• Source data:

===============

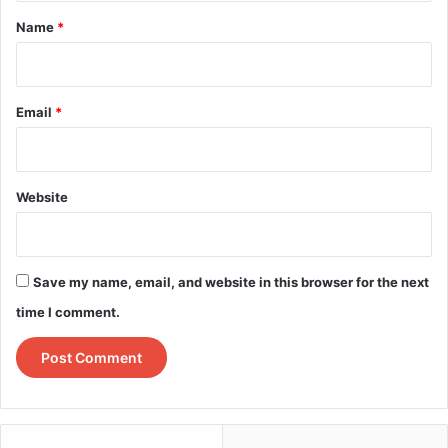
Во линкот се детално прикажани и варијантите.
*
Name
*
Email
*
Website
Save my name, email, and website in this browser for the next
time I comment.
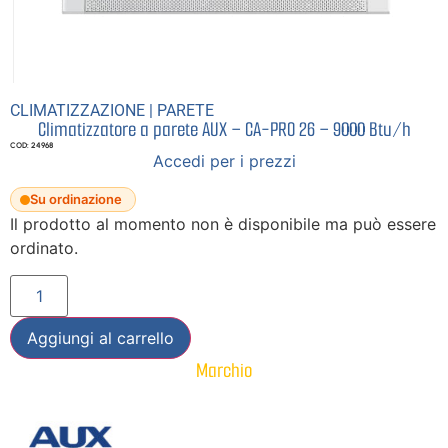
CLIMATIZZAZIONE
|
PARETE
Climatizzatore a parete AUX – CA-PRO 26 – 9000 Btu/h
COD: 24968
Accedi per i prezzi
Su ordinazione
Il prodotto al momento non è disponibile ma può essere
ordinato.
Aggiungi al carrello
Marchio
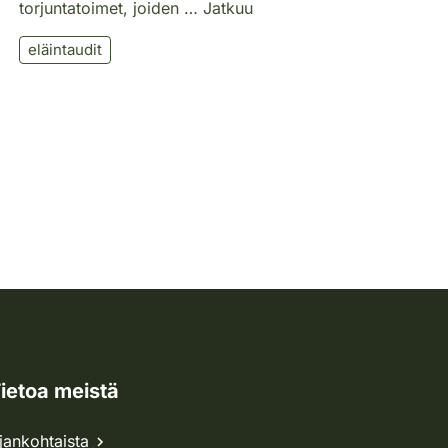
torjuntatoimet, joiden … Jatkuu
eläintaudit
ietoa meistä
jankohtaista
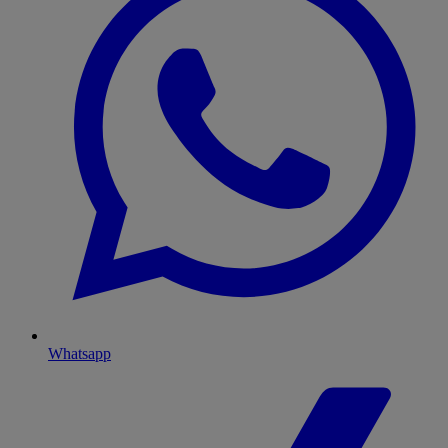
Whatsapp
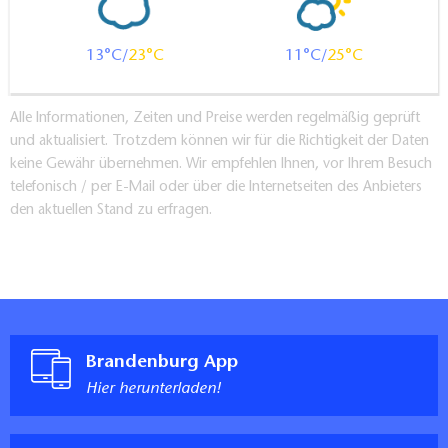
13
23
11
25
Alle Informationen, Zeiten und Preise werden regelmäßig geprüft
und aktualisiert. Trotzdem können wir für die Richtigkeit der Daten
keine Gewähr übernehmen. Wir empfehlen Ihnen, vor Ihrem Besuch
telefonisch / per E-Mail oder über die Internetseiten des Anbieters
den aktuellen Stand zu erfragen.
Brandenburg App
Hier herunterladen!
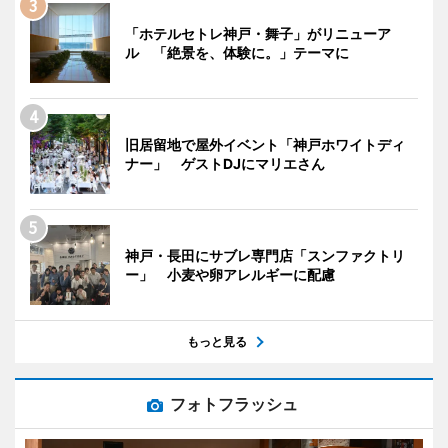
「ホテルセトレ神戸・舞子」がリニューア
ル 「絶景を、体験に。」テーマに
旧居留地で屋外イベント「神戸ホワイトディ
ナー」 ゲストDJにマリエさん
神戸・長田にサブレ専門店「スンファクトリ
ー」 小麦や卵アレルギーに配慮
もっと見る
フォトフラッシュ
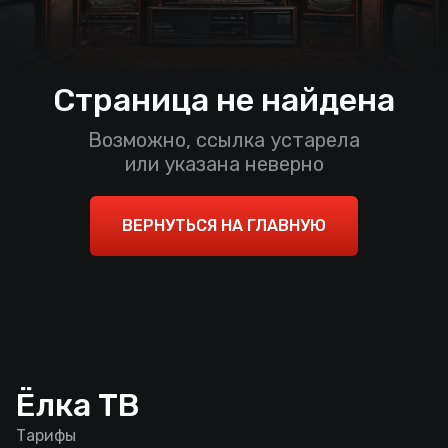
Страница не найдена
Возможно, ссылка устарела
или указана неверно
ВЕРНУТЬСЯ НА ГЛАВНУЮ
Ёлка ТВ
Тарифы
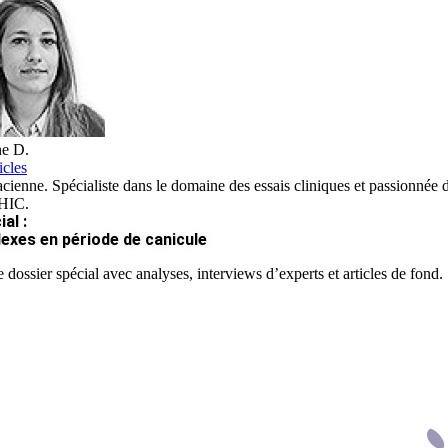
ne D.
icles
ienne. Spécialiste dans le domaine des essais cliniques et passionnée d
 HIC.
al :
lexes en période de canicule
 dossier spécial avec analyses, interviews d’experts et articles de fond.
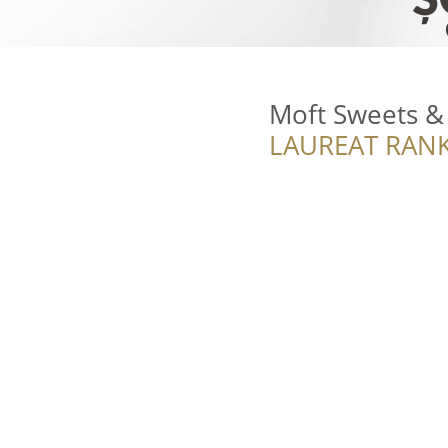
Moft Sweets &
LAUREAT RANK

===============

• What is being asked:
Render the items as a Markdown table with two columns, Row and Line. Start with the line that contains "torjuntatoimet, joiden … Jatkuu" and go on through the line that contains "Hier herunterladen!", numbering each row, leaving out blank lines, and omitting the pictures.

• Your solution:
| Row | Line |
|---|---|
| 1 | torjuntatoimet, joiden … Jatkuu |
| 2 | eläintaudit |
| 3 | ietoa meistä |
| 4 | jankohtaista |
| 5 | Whatsapp |
| 6 | 13 |
| 7 | 23 |
| 8 | 11 |
| 9 | 25 |
| 10 | Alle Informationen, Zeiten und Preise werden regelmäßig geprüft |
| 11 | und aktualisiert. Trotzdem können wir für die Richtigkeit der Daten |
| 12 | keine Gewähr übernehmen. Wir empfehlen Ihnen, vor Ihrem Besuch |
| 13 | telefonisch / per E-Mail oder über die Internetseiten des Anbieters |
| 14 | den aktuellen Stand zu erfragen. |
| 15 | Brandenburg App |
| 16 | Hier herunterladen! |